The minor is open to all students and is intended to open educational and career opportunities for students who have an interest in the scientific study of aging. The program is appropriate for students who want to more fully understand the aging process as it relates to the individual and society from the health perspective. The program is structured for students without previous experience or training in aging and health, yet could also be combined with complementary programs to prepare students for health careers and graduate training.

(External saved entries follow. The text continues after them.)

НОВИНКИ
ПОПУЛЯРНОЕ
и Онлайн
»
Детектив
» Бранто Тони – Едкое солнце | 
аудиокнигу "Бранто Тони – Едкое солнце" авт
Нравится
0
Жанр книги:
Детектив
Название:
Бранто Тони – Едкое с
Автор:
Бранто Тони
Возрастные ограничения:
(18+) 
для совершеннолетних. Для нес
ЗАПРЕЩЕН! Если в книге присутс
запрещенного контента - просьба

Qualified students may complete an academic minor. To declare a minor, the student must be a degree candidate who has earned no fewer than 24 earned credits, with a minimum cumulative grade point average of 2.000 and a minimum 2.500 grade point average in the major. Approved minors consist of at least 18 credits, of which at least 9 must be at the upper division (300‐400) level and may only be counted toward the minor. A college may define electives that are permitted to be used towards the minor. A department offering a minor may establish other requirements beyond these minimal requirements. Entry into courses with the PSY designation will generally require a 2.75 cumulative GPA or higher, unless otherwise approved. Entry into courses with the LCE designation will require a 3.00 overall GPA or higher.
Application for admission should be made to the Director of the Gerontology Center or Program Coordinator. Course substitutions are at the discretion of the Center Director or Program Coordinator. Non-degree candidates may enroll in individual courses with approval.
A minor must be completed at the time of the degree and will be so noted on the student’s transcript. A student cannot be readmitted to the University to complete only a minor.